FAQ's about the ADA and Service Dog Laws

May 24, 2018

Increase your awareness of service dog laws and know how to respond under specific circumstances that relate to your business.

What do people with disabilities use service dogs for?

Many people with disabilities use a service dog trained to perform important tasks that they can’t handle on their own. For example, a service dog may pick up items for a person who uses a wheelchair, provide stability for someone who has difficulty walking, alert a person with hearing loss, or prevent a child with autism from wandering away.

What does the ADA have to do with service dog laws?

The ADA (American with Disabilities Act) requires that state and local government agencies, businesses, and non-profit organizations providing goods or services to the public make “reasonable modifications” in their policies, practices, and procedures to accommodate people with disabilities.

The important thing to know is that the service animals fall under this category of law. Entities that have a “no pets” policy are generally required to modify the policy to permit service animals into their facilities.

Can I ask questions about a service animal?

When it isn’t obvious what service an animal provides, limited inquiries are allowed.

What you can ask:

If you’re staff, you can ask if the dog is a required service animal due to disability, and what work or task the dog has been trained to perform.

What you can’t ask:

Under the ADA, you can’t ask about the person’s disability or ask for medical documentation. You can’t require that an identification card or documentation be produced to show that the dog is an official service animal, nor can you request that the dog demonstrate its ability to perform the work or task that it’s been trained to perform.

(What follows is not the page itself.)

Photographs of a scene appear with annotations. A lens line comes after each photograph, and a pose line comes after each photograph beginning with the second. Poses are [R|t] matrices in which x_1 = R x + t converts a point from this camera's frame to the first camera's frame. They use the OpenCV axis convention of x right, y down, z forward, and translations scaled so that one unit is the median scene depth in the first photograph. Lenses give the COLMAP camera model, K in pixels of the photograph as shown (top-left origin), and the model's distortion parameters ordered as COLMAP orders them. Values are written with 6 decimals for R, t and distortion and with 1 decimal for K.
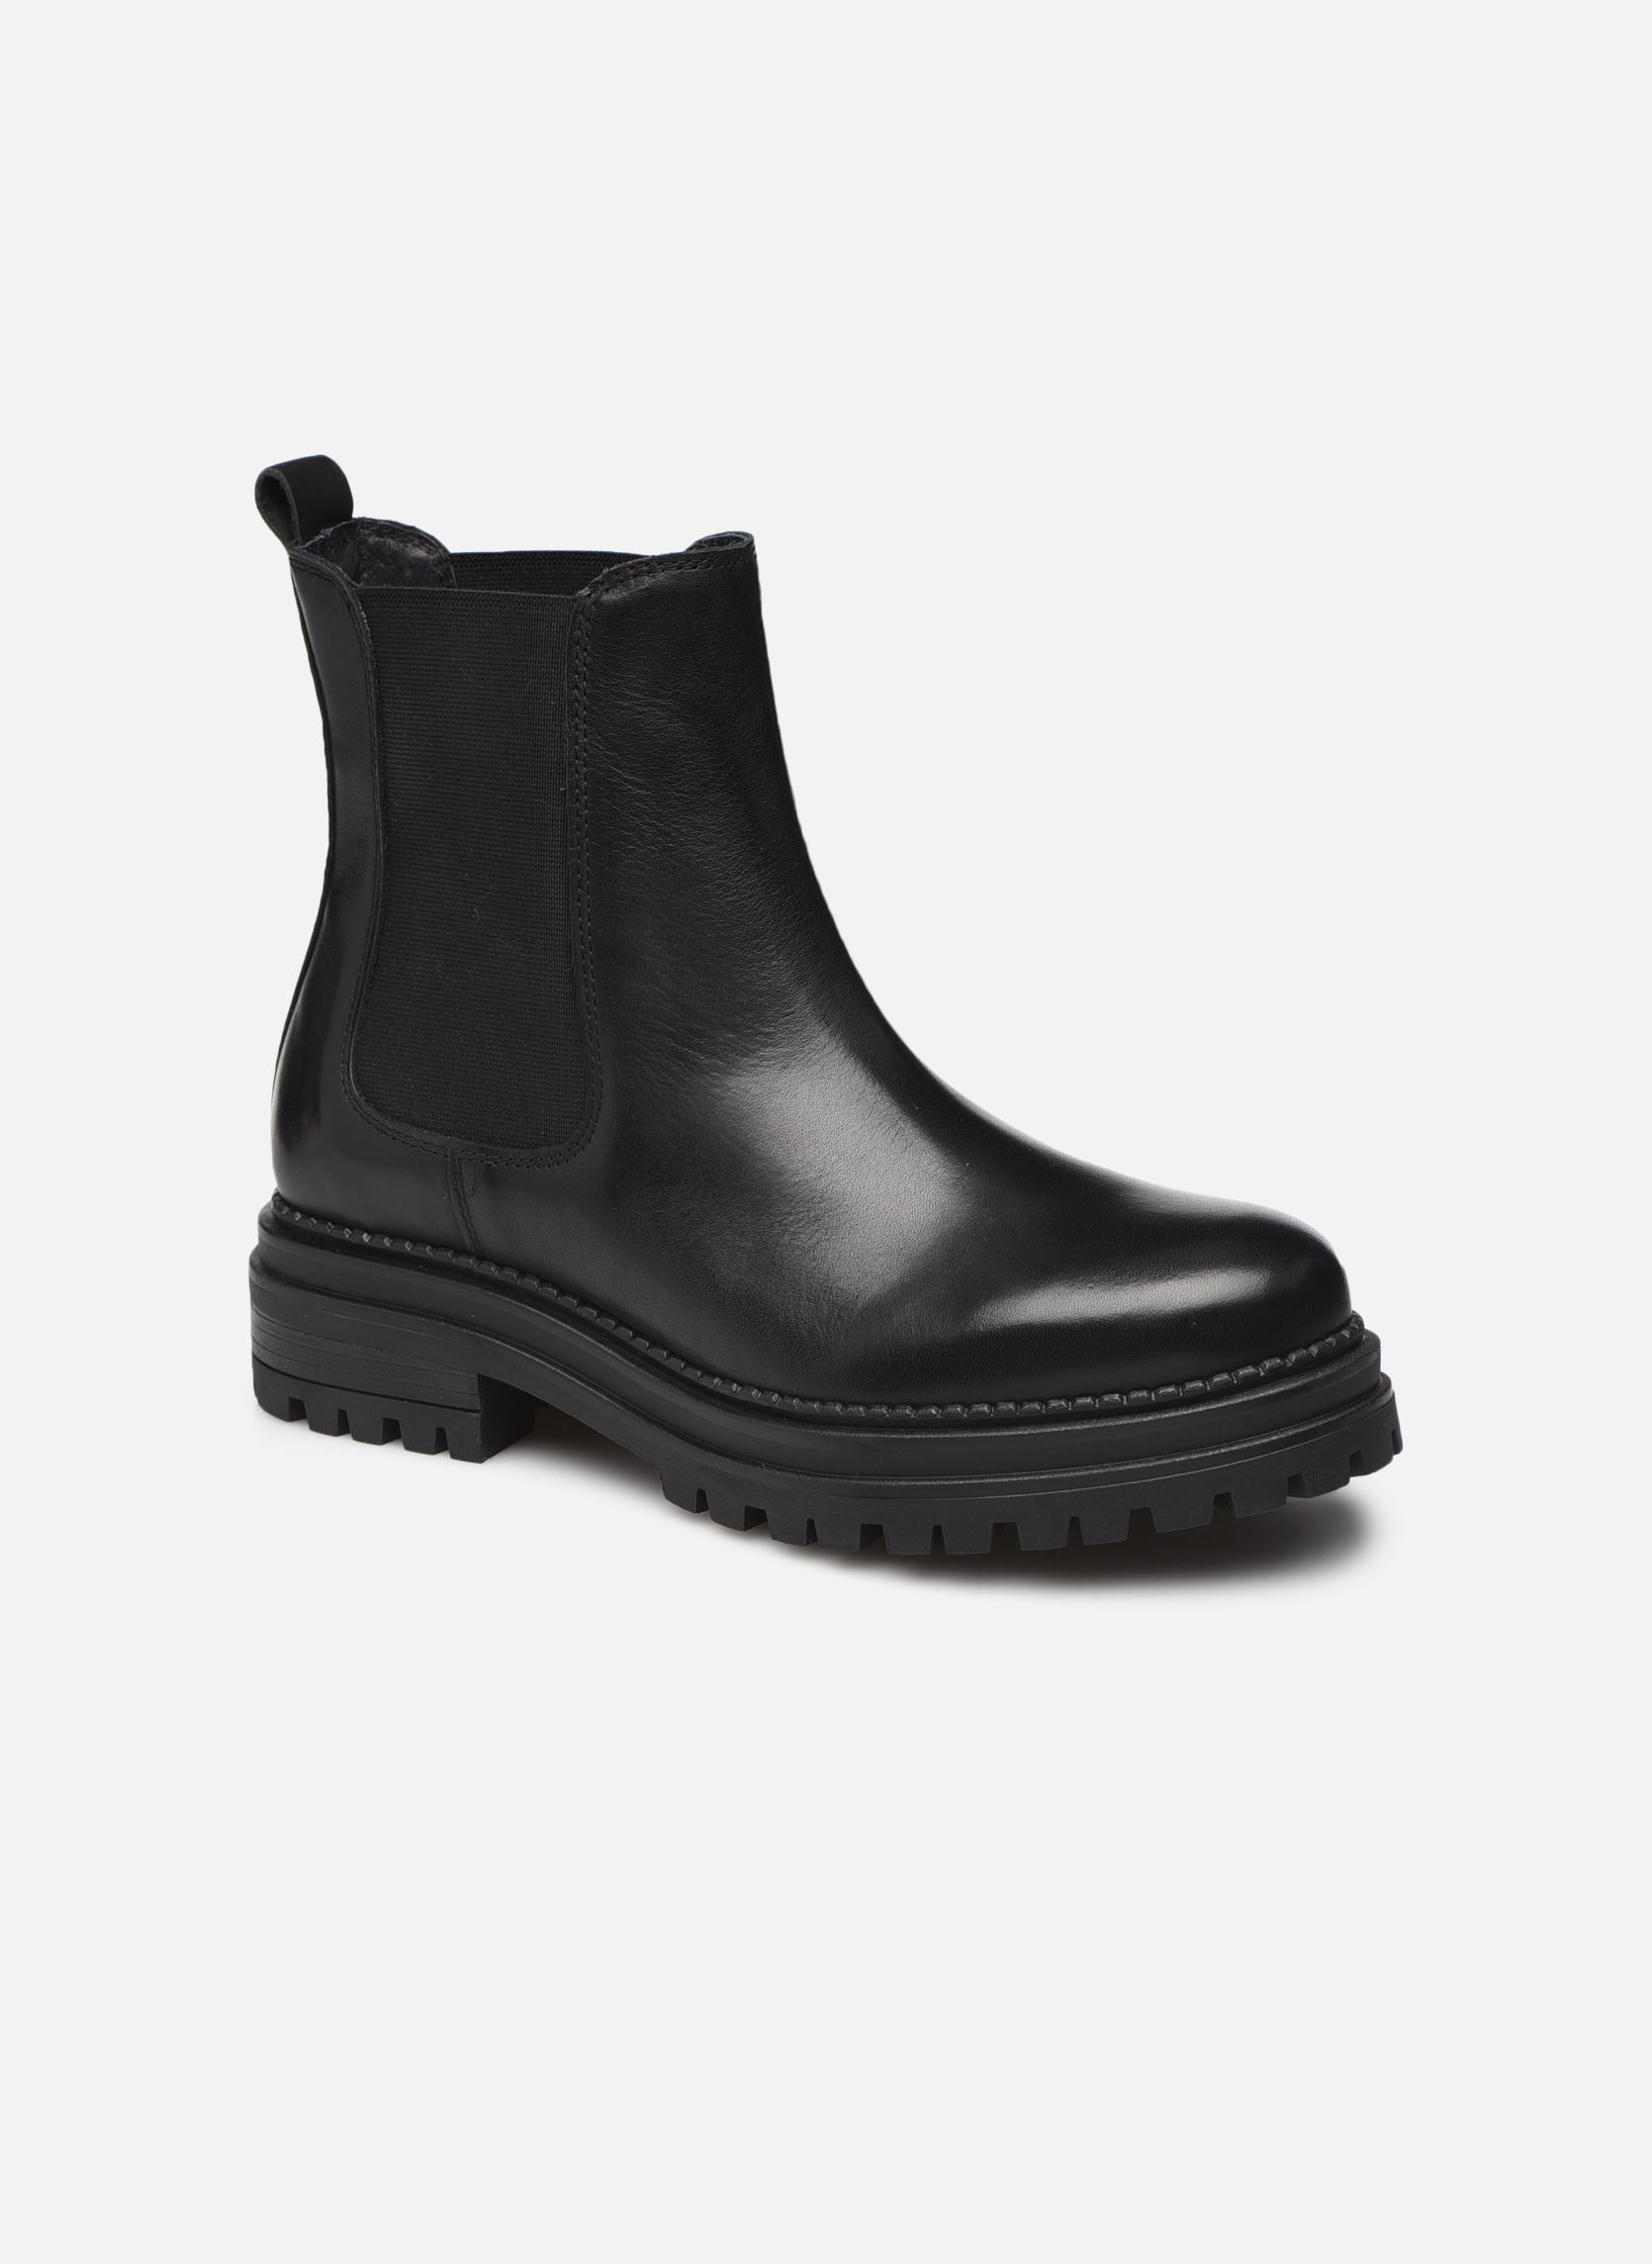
lens RADIAL K [[8393.6, 0, 825.0], [0, 8393.6, 1122.9], [0, 0, 1]] dist [0.204139, 0.000000]
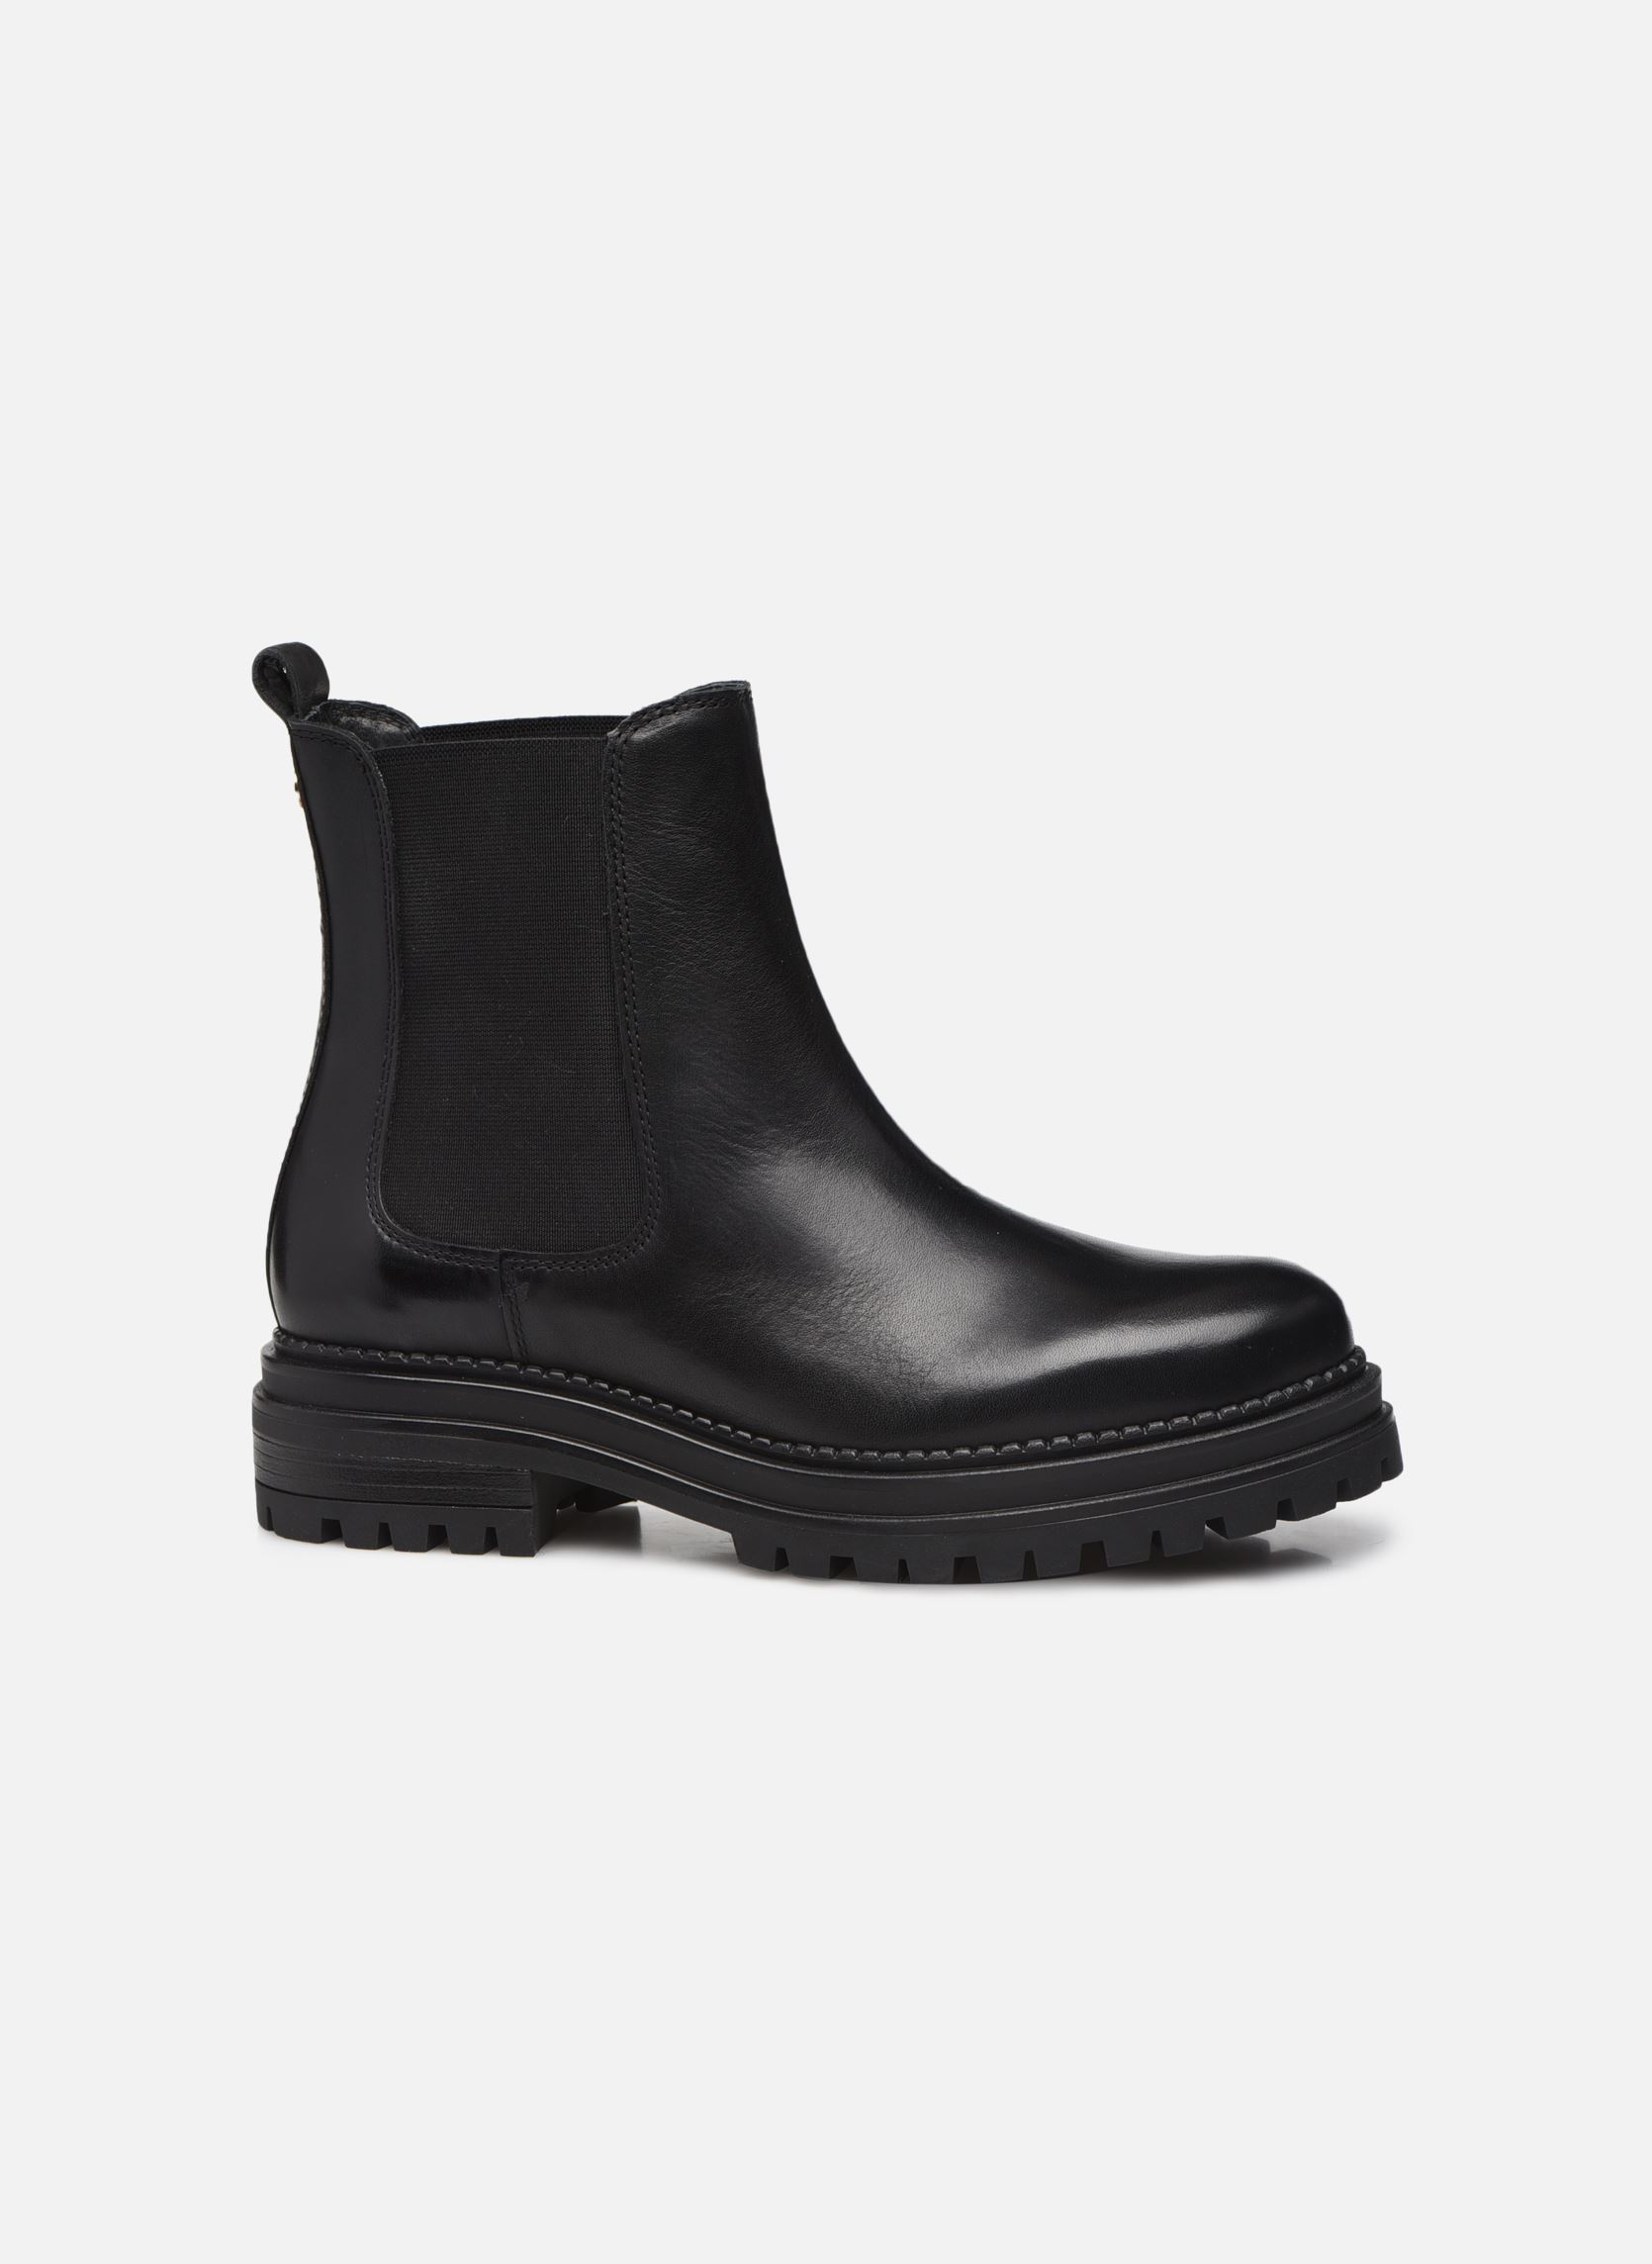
lens RADIAL K [[8393.6, 0, 829.6], [0, 8393.6, 1136.6], [0, 0, 1]] dist [0.204139, 0.000000]
pose [[0.951706, -0.046180, 0.303518, -0.334763], [0.081929, 0.990973, -0.106118, 0.106458], [-0.295878, 0.125860, 0.946898, -0.033224]]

How should I address someone with a disability who is using a service animal in my facility?

What you should do:

Make sure that the person with a disability who is using a service animal isn’t isolated, treated less favorably, or charged extra fees than other patrons without animals. If your business requires that a deposit or fee be paid by patrons with pets, make sure that you waive the charge for the person who is using a service animal.

What you shouldn’t do:

You shouldn’t deny access or refuse service, due to allergies or fear of dogs, to people using service animals. You shouldn’t ask the person to remove their service animal from the premises, unless the dog isn’t housebroken or is out of control (and the handler doesn’t take action). If you must ask that a service animal be removed, you should offer the person the opportunity to obtain goods and services without the animal’s assistance.

Keep in mind that you’re not required to provide care or food for a service dog. You’re not required to absorb the costs of damage caused by a person with a disability or by his/her service dog if your business customarily charges for such damage (for example, if you are running a hotel business).

Bottom Line

Disability rights and service animals are an important part of the law that impacts you and your business. Stay up to date with current provisions on service animals and ADA regulations.